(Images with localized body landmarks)

• • • • •

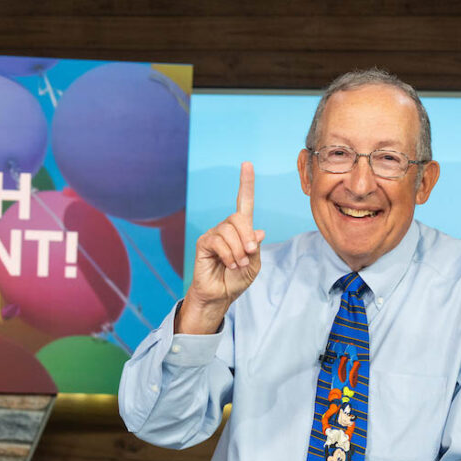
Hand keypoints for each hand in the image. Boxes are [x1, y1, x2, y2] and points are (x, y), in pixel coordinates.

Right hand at [176, 162, 265, 333]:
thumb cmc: (236, 280)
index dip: (245, 184)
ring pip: (229, 231)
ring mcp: (213, 234)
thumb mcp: (254, 264)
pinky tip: (228, 264)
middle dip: (247, 238)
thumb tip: (257, 231)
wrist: (220, 295)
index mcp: (241, 230)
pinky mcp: (203, 243)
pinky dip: (228, 255)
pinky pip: (218, 242)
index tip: (246, 165)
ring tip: (237, 264)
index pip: (243, 202)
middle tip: (249, 255)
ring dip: (238, 251)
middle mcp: (226, 228)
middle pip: (238, 218)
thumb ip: (255, 247)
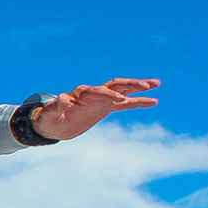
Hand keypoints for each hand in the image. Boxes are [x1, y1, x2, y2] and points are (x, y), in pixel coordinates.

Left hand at [32, 78, 160, 139]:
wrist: (53, 124)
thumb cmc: (50, 118)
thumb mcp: (51, 115)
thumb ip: (57, 107)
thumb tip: (63, 97)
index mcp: (82, 94)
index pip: (98, 91)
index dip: (108, 95)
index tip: (119, 99)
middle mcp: (94, 93)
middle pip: (115, 85)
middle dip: (130, 84)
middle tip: (147, 85)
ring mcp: (102, 99)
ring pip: (124, 91)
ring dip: (139, 87)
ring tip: (157, 84)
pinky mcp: (106, 107)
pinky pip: (126, 104)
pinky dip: (138, 102)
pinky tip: (154, 101)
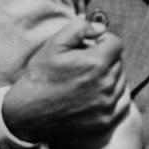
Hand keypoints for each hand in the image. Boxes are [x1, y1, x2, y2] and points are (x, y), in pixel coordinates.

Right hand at [2, 19, 128, 146]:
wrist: (26, 114)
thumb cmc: (39, 77)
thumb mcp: (53, 45)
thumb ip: (79, 29)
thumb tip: (100, 28)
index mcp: (96, 63)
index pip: (116, 43)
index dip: (103, 41)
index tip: (91, 47)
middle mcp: (106, 84)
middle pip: (119, 62)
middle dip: (105, 59)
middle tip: (85, 64)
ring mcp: (107, 105)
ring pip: (121, 81)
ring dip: (109, 77)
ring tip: (87, 80)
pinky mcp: (106, 121)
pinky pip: (122, 102)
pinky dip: (112, 96)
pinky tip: (95, 95)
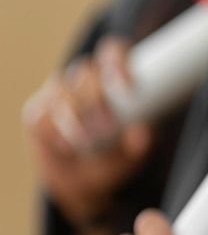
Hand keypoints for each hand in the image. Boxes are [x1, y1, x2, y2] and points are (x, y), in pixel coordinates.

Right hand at [24, 36, 152, 225]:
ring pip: (62, 92)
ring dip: (75, 116)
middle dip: (97, 98)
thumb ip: (141, 142)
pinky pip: (42, 116)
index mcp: (112, 78)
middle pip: (86, 73)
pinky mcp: (37, 114)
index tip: (128, 84)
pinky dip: (54, 131)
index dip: (118, 60)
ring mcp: (58, 95)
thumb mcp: (135, 153)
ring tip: (89, 140)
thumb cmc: (116, 157)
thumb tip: (143, 132)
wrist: (85, 182)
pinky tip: (65, 145)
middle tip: (108, 127)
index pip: (113, 53)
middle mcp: (84, 80)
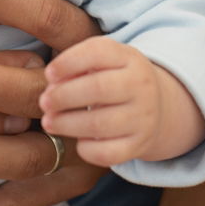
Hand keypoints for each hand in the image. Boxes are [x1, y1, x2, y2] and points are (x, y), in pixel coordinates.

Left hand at [0, 0, 106, 205]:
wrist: (151, 106)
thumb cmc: (83, 50)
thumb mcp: (64, 16)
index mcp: (88, 40)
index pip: (44, 13)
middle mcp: (90, 92)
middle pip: (31, 88)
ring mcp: (88, 141)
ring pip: (26, 152)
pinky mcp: (76, 181)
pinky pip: (24, 203)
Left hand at [39, 37, 162, 166]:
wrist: (160, 107)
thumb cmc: (116, 78)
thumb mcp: (104, 61)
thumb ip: (78, 64)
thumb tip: (52, 82)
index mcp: (128, 57)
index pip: (98, 52)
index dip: (69, 62)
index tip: (48, 73)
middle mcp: (140, 85)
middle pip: (98, 88)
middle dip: (64, 96)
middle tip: (44, 102)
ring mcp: (143, 117)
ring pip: (100, 124)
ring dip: (67, 124)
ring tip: (49, 122)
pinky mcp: (140, 145)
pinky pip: (109, 153)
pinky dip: (87, 149)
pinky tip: (77, 141)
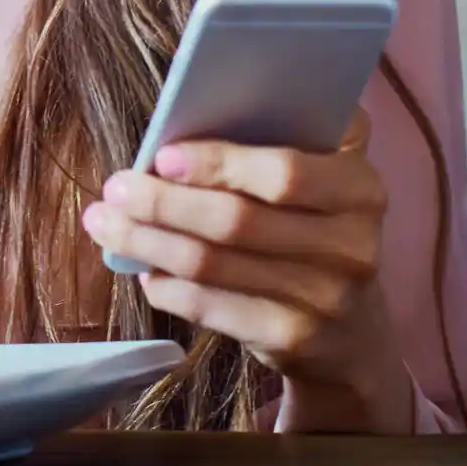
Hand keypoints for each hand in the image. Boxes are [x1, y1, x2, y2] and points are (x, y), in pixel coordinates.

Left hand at [80, 111, 410, 432]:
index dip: (219, 163)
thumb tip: (180, 127)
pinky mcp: (293, 339)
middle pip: (238, 221)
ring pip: (214, 265)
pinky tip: (144, 270)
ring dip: (148, 241)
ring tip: (106, 223)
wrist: (354, 334)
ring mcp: (326, 298)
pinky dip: (167, 286)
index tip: (162, 155)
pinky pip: (211, 308)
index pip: (286, 173)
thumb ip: (280, 144)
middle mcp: (353, 244)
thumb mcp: (323, 182)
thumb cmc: (317, 231)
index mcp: (360, 187)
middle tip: (116, 188)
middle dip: (164, 202)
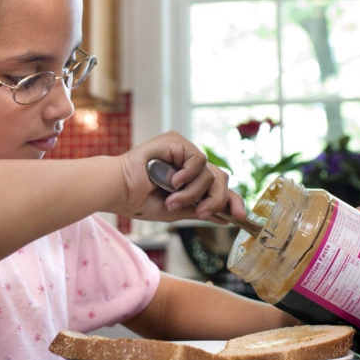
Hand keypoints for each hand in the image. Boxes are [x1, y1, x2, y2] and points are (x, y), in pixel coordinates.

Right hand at [118, 132, 245, 223]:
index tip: (240, 217)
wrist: (120, 191)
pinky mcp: (177, 141)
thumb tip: (224, 217)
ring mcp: (184, 152)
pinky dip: (189, 175)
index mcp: (191, 181)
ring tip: (172, 199)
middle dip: (217, 199)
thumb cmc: (140, 200)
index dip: (232, 201)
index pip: (219, 189)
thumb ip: (199, 210)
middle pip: (221, 179)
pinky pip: (199, 160)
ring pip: (211, 173)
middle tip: (201, 212)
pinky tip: (173, 181)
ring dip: (193, 192)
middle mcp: (190, 165)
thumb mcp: (177, 211)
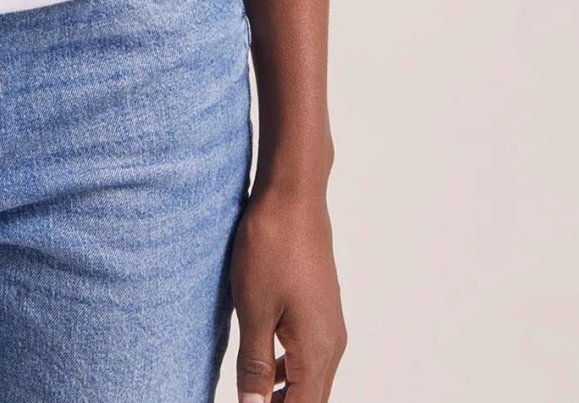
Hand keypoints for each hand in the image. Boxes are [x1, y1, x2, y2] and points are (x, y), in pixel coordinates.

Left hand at [231, 180, 346, 400]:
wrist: (293, 196)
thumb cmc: (271, 247)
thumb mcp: (254, 310)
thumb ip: (254, 365)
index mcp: (317, 351)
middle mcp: (331, 344)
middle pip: (311, 399)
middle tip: (247, 401)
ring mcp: (329, 326)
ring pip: (311, 380)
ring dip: (284, 395)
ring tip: (252, 397)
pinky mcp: (320, 310)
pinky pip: (308, 356)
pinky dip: (288, 371)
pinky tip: (265, 367)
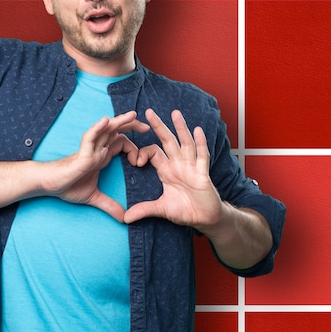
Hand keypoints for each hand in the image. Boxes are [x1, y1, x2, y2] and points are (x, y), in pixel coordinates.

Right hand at [44, 111, 149, 221]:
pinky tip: (105, 121)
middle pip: (117, 132)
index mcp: (102, 156)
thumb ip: (109, 205)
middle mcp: (97, 149)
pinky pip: (89, 138)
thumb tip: (123, 218)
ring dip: (119, 121)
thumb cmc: (68, 186)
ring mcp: (90, 150)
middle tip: (147, 127)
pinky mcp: (81, 154)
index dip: (134, 147)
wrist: (49, 185)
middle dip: (132, 126)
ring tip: (132, 115)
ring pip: (106, 131)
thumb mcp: (94, 197)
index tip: (141, 160)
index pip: (121, 143)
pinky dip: (97, 129)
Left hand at [123, 108, 223, 226]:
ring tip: (175, 113)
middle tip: (148, 112)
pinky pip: (202, 156)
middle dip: (158, 126)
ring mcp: (192, 167)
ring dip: (180, 128)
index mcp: (167, 170)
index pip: (153, 153)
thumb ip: (144, 210)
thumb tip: (125, 218)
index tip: (136, 161)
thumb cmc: (185, 211)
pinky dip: (201, 143)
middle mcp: (178, 164)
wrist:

• • • • •

The answer must be the full set of records, repeated exactly, with no pictures.

Hand keypoints for each hand in the image. Boxes are [x1, y1, x2, y2] and points are (x, y), in pixel coordinates.

Right hand at [176, 162, 265, 333]:
thumb cmc: (236, 280)
index dip: (245, 184)
ring pip: (229, 231)
ring mcp: (213, 234)
thumb mcp: (254, 264)
pinky tip: (228, 264)
middle dip: (247, 238)
thumb tip: (257, 231)
wrist: (220, 295)
index mcp: (241, 230)
pinky mcp: (203, 243)
pinky dip: (228, 255)
pinky pip: (218, 242)
index tip: (246, 165)
ring tip: (237, 264)
index pip: (243, 202)
middle tip: (249, 255)
ring dip: (238, 251)
middle mcp: (226, 228)
middle pip: (238, 218)
thumb ip: (255, 247)
Hand keypoints for each hand in the image. Boxes are [x1, y1, x2, y2] and points are (x, y), in pixel coordinates.

Left hand at [32, 78, 160, 139]:
wrist: (53, 124)
thumb cmc: (50, 118)
thumb mcp: (51, 115)
thumb ip: (57, 107)
thumb tip: (63, 97)
index mcp: (82, 94)
index pip: (98, 91)
index dip: (108, 95)
index tip: (119, 99)
middle mcp: (94, 93)
middle pip: (115, 85)
middle dip: (130, 84)
middle tip: (147, 85)
ring mcp: (102, 99)
ring pip: (124, 91)
ring dip: (139, 87)
ring tip: (157, 84)
pinky mcp: (106, 107)
pinky pip: (126, 104)
pinky dip: (138, 102)
pinky tip: (154, 101)
Hand keypoints for each hand in the image. Boxes are [x1, y1, x2, y2] and points are (x, y), in pixel coordinates.

Right hand at [2, 19, 128, 146]:
wrist: (26, 114)
thumb cmc: (39, 77)
thumb mcp: (53, 45)
thumb ip: (79, 29)
thumb tip: (100, 28)
index mcp: (96, 63)
index pip: (116, 43)
index dip: (103, 41)
index tip: (91, 47)
middle mcp: (106, 84)
middle pip: (119, 62)
middle dip: (105, 59)
middle tip: (85, 64)
ring mcp: (107, 105)
ring pip: (121, 81)
ring dip: (109, 77)
ring tip: (87, 80)
pinky mcp: (106, 121)
pinky pip: (122, 102)
pinky dip: (112, 96)
pinky tip: (95, 95)
Hand keypoints for each hand in the image. Boxes are [x1, y1, x2, y2] and points are (x, y), in pixel coordinates.

Right hand at [24, 36, 152, 225]:
ring pip: (62, 92)
ring dip: (75, 116)
middle dip: (97, 98)
thumb ip: (141, 142)
pinky pip: (42, 116)
index mcp: (112, 78)
middle pip: (86, 73)
pinky mcp: (37, 114)
index tip: (128, 84)
pinky dip: (54, 131)
index dip: (118, 60)
ring mcp: (58, 95)
thumb mcp: (135, 153)
ring tip: (89, 140)
thumb cmc: (116, 157)
thumb tip: (143, 132)
wrist: (85, 182)
pinky tip: (65, 145)
middle tip: (108, 127)
index pip: (113, 53)
middle mcp: (84, 80)
Hand keypoints for each hand in the image. Boxes are [x1, y1, x2, y2] and points are (x, y), in pixel coordinates.

Left hand at [0, 0, 106, 205]:
wrist: (151, 106)
thumb cmc: (83, 50)
thumb mcp: (64, 16)
index mcp: (88, 40)
index pip: (44, 13)
middle mcp: (90, 92)
middle pip: (31, 88)
ring mcp: (88, 141)
ring pip: (26, 152)
pinky mcp: (76, 181)
pinky pip: (24, 203)
Left hand at [39, 37, 162, 166]:
wrist: (160, 107)
thumb cmc: (116, 78)
thumb mcp: (104, 61)
thumb ip: (78, 64)
thumb tip: (52, 82)
index mcp: (128, 57)
index pip: (98, 52)
index dip: (69, 62)
index tip: (48, 73)
middle mcp: (140, 85)
middle pip: (98, 88)
middle dip: (64, 96)
middle tip: (44, 102)
ring mcp: (143, 117)
ring pip: (100, 124)
ring dip: (67, 124)
ring tip: (49, 122)
pinky mcp: (140, 145)
pinky pip: (109, 153)
pinky dip: (87, 149)
pinky tip: (77, 141)
Hand keypoints for each hand in the image. Boxes are [x1, y1, x2, y2] and points are (x, y), in pixel coordinates.

Left hand at [80, 111, 410, 432]:
index dip: (219, 163)
thumb tip: (180, 127)
pinky mcp: (293, 339)
middle pip: (238, 221)
ring pip: (214, 265)
pinky tip: (144, 270)
ring dip: (148, 241)
ring tip: (106, 223)
wrist: (354, 334)
ring mcp: (326, 298)
pinky dip: (167, 286)
index tip: (162, 155)
pinky pip: (211, 308)
index pip: (286, 173)
thumb ip: (280, 144)
middle mcp: (353, 244)
thumb mcp: (323, 182)
thumb cmc: (317, 231)
index mcp: (360, 187)
middle tip: (116, 188)
middle dip: (164, 202)
Hand keypoints for each hand in the image. Boxes are [x1, y1, x2, y2] and points are (x, y), in pixel coordinates.

Right hand at [118, 132, 245, 223]:
index tip: (240, 217)
wrist: (120, 191)
pinky mcp: (177, 141)
thumb tip: (224, 217)
ring mcp: (184, 152)
pinky dip: (189, 175)
index mcp: (191, 181)
ring tip: (172, 199)
middle dip: (217, 199)
thumb cmc: (140, 200)
index dip: (232, 201)
index pip: (219, 189)
thumb ip: (199, 210)
middle pip: (221, 179)
pinky pip: (199, 160)
ring pip: (211, 173)
middle tip: (201, 212)
pinky tip: (173, 181)
ring dip: (193, 192)
middle mcp: (190, 165)
thumb mcp: (177, 211)
Hand keypoints for each hand in the image. Boxes are [x1, y1, x2, y2] and points are (x, y), in pixel coordinates.

Left hand at [231, 180, 346, 400]:
wrist: (293, 196)
thumb cmc: (271, 247)
thumb mcp: (254, 310)
thumb ip: (254, 365)
index mcp: (317, 351)
middle mcp: (331, 344)
middle pip: (311, 399)
middle tip: (247, 401)
ring mcp: (329, 326)
ring pip: (311, 380)
ring dip: (284, 395)
ring tip: (252, 397)
pinky mcp: (320, 310)
pinky pip: (308, 356)
pinky dip: (288, 371)
pinky tip: (265, 367)
Hand keypoints for each hand in the image. Boxes are [x1, y1, x2, y2] and points are (x, y), in pixel coordinates.

Right hand at [44, 111, 149, 221]:
pinky tip: (105, 121)
middle pip: (117, 132)
index mcp: (102, 156)
thumb ip: (109, 205)
middle mcp: (97, 149)
pinky pip: (89, 138)
thumb tip: (123, 218)
ring dip: (119, 121)
thumb cmc: (68, 186)
ring mcp: (90, 150)
middle tip: (147, 127)
pinky mcp: (81, 154)
index dip: (134, 147)
wrist: (49, 185)
middle dip: (132, 126)
ring tip: (132, 115)
ring pip: (106, 131)
thumb mcp: (94, 197)
index tip: (141, 160)
index pip: (121, 143)
pinky dip: (97, 129)
Left hand at [123, 108, 223, 226]:
ring tip: (175, 113)
middle tip: (148, 112)
pinky pip: (202, 156)
middle dip: (158, 126)
ring mcp: (192, 167)
ring dip: (180, 128)
index mcp: (167, 170)
index pip: (153, 153)
thumb ip: (144, 210)
thumb tip: (125, 218)
index tip: (136, 161)
thumb cmc: (185, 211)
pinky dip: (201, 143)
middle mcp: (178, 164)
wrist:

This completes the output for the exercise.